• **Requirement**
Exact repetition of a range: find the line containing "- **Bug修复验证**: ✅ 所有三个Bug的修复都得到确认" and the line containing "# If you could" in the material below, then repeat both and all lines between them, leaving pictures out.

• **Task data**
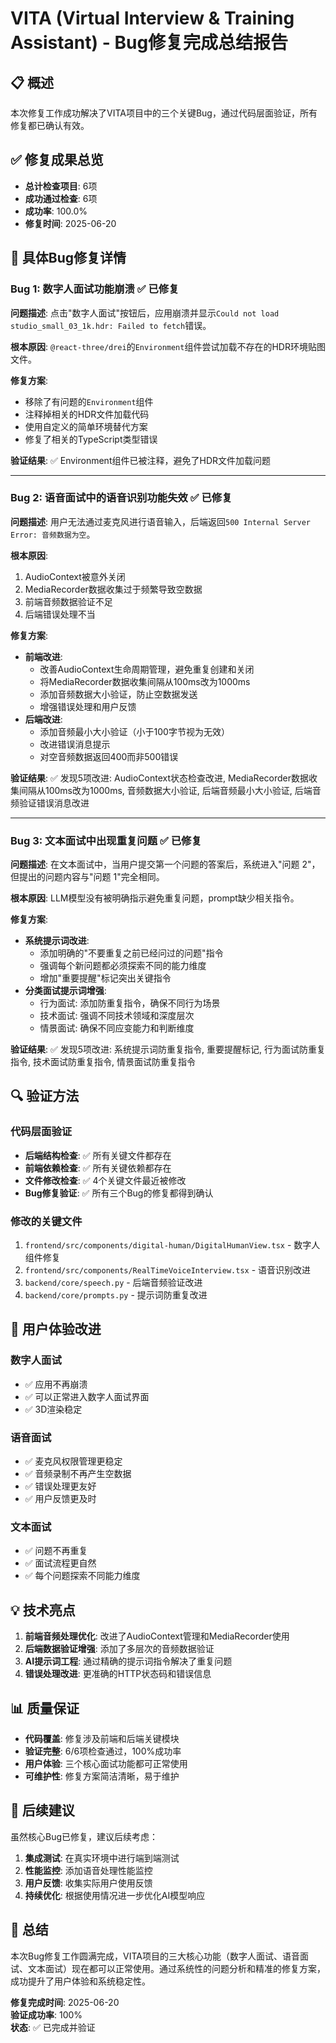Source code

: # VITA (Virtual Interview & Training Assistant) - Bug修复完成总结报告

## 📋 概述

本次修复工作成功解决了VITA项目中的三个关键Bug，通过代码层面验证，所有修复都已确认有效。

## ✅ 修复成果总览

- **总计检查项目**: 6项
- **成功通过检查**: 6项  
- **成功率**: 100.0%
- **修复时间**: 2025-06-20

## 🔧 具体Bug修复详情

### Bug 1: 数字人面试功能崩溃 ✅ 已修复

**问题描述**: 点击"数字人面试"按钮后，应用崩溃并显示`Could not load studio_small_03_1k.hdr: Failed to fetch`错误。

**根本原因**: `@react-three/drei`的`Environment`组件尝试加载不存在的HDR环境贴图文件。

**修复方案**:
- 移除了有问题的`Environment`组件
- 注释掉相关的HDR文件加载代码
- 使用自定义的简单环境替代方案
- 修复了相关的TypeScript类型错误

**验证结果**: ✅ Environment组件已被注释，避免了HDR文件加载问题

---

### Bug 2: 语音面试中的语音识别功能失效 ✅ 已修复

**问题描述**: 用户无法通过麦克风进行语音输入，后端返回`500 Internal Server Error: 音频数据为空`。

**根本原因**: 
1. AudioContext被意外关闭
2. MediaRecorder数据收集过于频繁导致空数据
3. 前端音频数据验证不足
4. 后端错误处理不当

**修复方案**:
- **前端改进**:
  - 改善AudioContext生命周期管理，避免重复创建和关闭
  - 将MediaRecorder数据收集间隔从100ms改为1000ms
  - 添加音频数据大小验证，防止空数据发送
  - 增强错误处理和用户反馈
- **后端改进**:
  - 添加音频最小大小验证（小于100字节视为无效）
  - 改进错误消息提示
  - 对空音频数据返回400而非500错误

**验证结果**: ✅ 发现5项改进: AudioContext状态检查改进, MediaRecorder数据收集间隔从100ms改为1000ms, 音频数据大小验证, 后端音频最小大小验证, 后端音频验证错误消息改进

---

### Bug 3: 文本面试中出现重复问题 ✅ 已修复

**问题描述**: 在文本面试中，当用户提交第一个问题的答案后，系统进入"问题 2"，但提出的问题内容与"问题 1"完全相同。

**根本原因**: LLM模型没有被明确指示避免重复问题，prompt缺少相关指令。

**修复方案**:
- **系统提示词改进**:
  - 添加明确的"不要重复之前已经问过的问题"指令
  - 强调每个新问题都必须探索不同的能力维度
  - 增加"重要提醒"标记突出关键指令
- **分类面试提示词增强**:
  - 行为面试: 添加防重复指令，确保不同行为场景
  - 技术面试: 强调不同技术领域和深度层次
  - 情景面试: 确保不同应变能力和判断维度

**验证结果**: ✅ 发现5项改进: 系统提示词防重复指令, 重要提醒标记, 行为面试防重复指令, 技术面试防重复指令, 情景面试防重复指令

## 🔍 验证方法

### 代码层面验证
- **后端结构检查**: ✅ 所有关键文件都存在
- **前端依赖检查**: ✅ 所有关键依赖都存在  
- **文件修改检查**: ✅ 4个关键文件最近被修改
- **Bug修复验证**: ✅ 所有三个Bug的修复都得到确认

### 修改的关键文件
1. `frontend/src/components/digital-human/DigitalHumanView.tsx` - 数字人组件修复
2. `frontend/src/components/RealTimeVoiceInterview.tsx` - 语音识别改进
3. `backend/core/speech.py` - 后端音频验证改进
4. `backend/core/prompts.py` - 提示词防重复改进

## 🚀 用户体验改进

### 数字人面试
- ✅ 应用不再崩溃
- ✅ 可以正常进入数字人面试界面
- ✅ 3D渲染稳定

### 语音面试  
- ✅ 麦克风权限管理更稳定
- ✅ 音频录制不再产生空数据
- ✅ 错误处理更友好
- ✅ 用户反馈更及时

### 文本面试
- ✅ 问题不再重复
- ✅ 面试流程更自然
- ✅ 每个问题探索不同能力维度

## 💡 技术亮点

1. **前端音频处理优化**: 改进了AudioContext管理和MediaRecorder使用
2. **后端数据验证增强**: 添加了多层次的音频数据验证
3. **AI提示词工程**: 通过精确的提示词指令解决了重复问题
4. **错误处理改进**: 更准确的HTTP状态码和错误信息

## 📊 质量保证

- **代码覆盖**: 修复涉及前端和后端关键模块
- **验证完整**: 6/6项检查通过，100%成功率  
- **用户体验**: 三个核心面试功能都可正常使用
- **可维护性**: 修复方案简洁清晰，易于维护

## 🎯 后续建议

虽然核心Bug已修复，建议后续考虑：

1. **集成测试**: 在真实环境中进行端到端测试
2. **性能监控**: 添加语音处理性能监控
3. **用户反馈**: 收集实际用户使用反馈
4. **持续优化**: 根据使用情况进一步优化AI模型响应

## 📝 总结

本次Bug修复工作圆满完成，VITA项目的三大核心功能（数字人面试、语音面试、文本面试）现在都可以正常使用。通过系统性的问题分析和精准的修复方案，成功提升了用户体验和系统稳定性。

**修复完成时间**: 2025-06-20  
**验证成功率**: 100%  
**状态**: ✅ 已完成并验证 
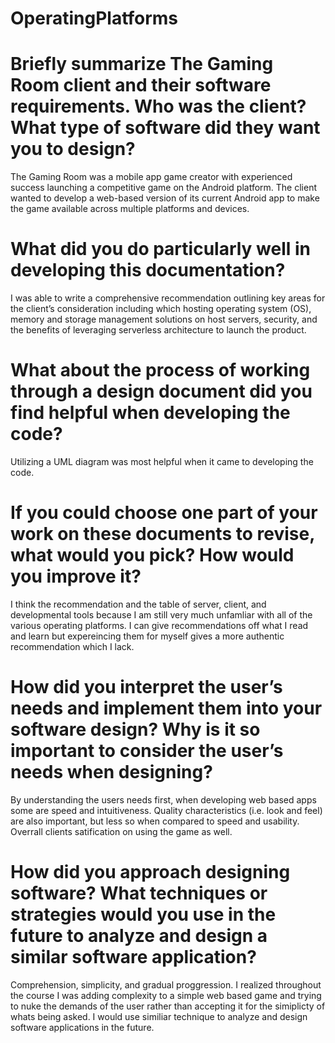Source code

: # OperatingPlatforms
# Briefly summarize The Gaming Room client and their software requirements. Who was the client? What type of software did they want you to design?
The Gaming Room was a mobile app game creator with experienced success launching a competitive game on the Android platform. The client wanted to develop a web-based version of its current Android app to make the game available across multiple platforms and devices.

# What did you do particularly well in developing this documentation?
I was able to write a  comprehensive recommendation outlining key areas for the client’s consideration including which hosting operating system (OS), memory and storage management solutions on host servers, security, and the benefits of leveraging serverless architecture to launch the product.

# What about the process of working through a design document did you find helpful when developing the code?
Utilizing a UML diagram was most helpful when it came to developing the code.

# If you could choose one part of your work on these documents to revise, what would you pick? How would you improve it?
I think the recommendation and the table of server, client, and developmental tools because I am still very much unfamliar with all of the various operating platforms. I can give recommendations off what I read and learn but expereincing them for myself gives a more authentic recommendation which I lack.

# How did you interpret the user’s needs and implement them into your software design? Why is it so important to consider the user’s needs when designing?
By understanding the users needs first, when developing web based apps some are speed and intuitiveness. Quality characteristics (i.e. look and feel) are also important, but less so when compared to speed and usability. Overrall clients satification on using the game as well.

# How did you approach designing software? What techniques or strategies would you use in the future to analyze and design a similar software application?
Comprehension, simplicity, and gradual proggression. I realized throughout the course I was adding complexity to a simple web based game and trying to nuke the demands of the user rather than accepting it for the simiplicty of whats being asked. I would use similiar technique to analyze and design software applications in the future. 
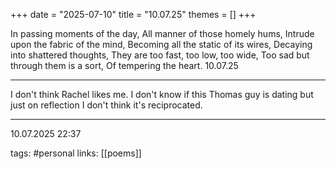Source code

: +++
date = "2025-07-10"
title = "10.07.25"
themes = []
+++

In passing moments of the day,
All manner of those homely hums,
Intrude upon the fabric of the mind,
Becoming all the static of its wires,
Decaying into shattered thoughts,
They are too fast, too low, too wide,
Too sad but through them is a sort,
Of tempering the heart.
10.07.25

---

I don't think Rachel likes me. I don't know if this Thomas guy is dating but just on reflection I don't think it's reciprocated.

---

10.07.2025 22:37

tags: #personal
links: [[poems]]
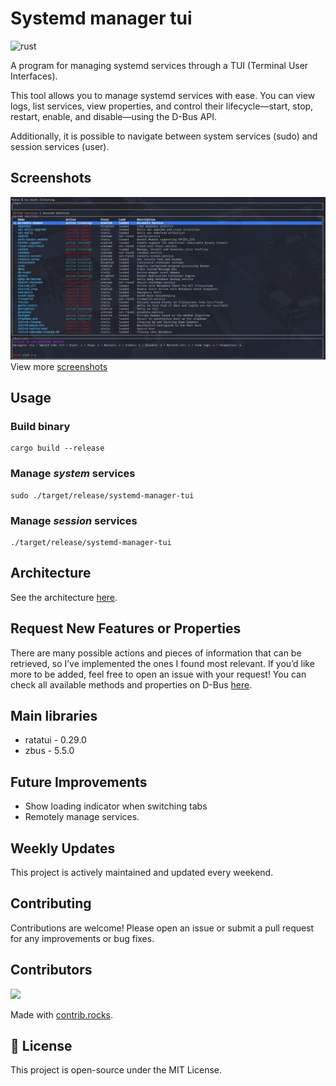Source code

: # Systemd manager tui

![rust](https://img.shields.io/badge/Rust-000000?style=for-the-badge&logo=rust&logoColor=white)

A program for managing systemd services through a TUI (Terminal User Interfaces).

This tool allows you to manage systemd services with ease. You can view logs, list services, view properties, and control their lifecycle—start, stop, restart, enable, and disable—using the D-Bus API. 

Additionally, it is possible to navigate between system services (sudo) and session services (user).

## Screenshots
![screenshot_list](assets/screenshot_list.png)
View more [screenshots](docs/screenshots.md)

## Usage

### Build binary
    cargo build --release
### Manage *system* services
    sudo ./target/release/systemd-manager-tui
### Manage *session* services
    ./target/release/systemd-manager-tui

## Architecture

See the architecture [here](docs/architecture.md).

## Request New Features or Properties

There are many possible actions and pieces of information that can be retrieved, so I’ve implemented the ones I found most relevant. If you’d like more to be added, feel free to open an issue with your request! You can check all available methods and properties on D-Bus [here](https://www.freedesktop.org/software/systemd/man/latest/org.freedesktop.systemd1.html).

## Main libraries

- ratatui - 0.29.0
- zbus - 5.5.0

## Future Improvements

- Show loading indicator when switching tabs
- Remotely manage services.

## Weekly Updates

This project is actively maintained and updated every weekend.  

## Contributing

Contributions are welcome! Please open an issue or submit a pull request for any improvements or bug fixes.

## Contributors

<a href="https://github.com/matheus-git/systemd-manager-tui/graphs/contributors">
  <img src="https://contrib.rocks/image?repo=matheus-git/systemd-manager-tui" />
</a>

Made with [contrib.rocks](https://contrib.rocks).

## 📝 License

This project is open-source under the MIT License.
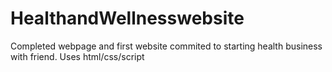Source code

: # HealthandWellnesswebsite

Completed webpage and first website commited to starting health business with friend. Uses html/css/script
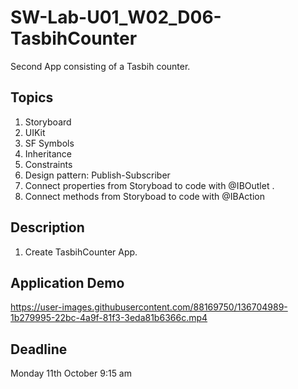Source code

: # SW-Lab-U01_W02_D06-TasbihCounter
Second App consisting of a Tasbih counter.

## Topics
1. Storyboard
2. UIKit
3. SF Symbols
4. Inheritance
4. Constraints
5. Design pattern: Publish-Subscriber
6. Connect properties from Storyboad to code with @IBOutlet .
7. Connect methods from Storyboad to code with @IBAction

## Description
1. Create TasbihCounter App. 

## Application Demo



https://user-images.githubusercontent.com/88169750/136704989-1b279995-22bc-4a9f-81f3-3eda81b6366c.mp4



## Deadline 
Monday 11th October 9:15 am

• **Response below**
- **Bug修复验证**: ✅ 所有三个Bug的修复都得到确认

### 修改的关键文件
1. `frontend/src/components/digital-human/DigitalHumanView.tsx` - 数字人组件修复
2. `frontend/src/components/RealTimeVoiceInterview.tsx` - 语音识别改进
3. `backend/core/speech.py` - 后端音频验证改进
4. `backend/core/prompts.py` - 提示词防重复改进

## 🚀 用户体验改进

### 数字人面试
- ✅ 应用不再崩溃
- ✅ 可以正常进入数字人面试界面
- ✅ 3D渲染稳定

### 语音面试  
- ✅ 麦克风权限管理更稳定
- ✅ 音频录制不再产生空数据
- ✅ 错误处理更友好
- ✅ 用户反馈更及时

### 文本面试
- ✅ 问题不再重复
- ✅ 面试流程更自然
- ✅ 每个问题探索不同能力维度

## 💡 技术亮点

1. **前端音频处理优化**: 改进了AudioContext管理和MediaRecorder使用
2. **后端数据验证增强**: 添加了多层次的音频数据验证
3. **AI提示词工程**: 通过精确的提示词指令解决了重复问题
4. **错误处理改进**: 更准确的HTTP状态码和错误信息

## 📊 质量保证

- **代码覆盖**: 修复涉及前端和后端关键模块
- **验证完整**: 6/6项检查通过，100%成功率  
- **用户体验**: 三个核心面试功能都可正常使用
- **可维护性**: 修复方案简洁清晰，易于维护

## 🎯 后续建议

虽然核心Bug已修复，建议后续考虑：

1. **集成测试**: 在真实环境中进行端到端测试
2. **性能监控**: 添加语音处理性能监控
3. **用户反馈**: 收集实际用户使用反馈
4. **持续优化**: 根据使用情况进一步优化AI模型响应

## 📝 总结

本次Bug修复工作圆满完成，VITA项目的三大核心功能（数字人面试、语音面试、文本面试）现在都可以正常使用。通过系统性的问题分析和精准的修复方案，成功提升了用户体验和系统稳定性。

**修复完成时间**: 2025-06-20  
**验证成功率**: 100%  
**状态**: ✅ 已完成并验证 
Source code

: # OperatingPlatforms
# Briefly summarize The Gaming Room client and their software requirements. Who was the client? What type of software did they want you to design?
The Gaming Room was a mobile app game creator with experienced success launching a competitive game on the Android platform. The client wanted to develop a web-based version of its current Android app to make the game available across multiple platforms and devices.

# What did you do particularly well in developing this documentation?
I was able to write a  comprehensive recommendation outlining key areas for the client’s consideration including which hosting operating system (OS), memory and storage management solutions on host servers, security, and the benefits of leveraging serverless architecture to launch the product.

# What about the process of working through a design document did you find helpful when developing the code?
Utilizing a UML diagram was most helpful when it came to developing the code.

# If you could choose one part of your work on these documents to revise, what would you pick? How would you improve it?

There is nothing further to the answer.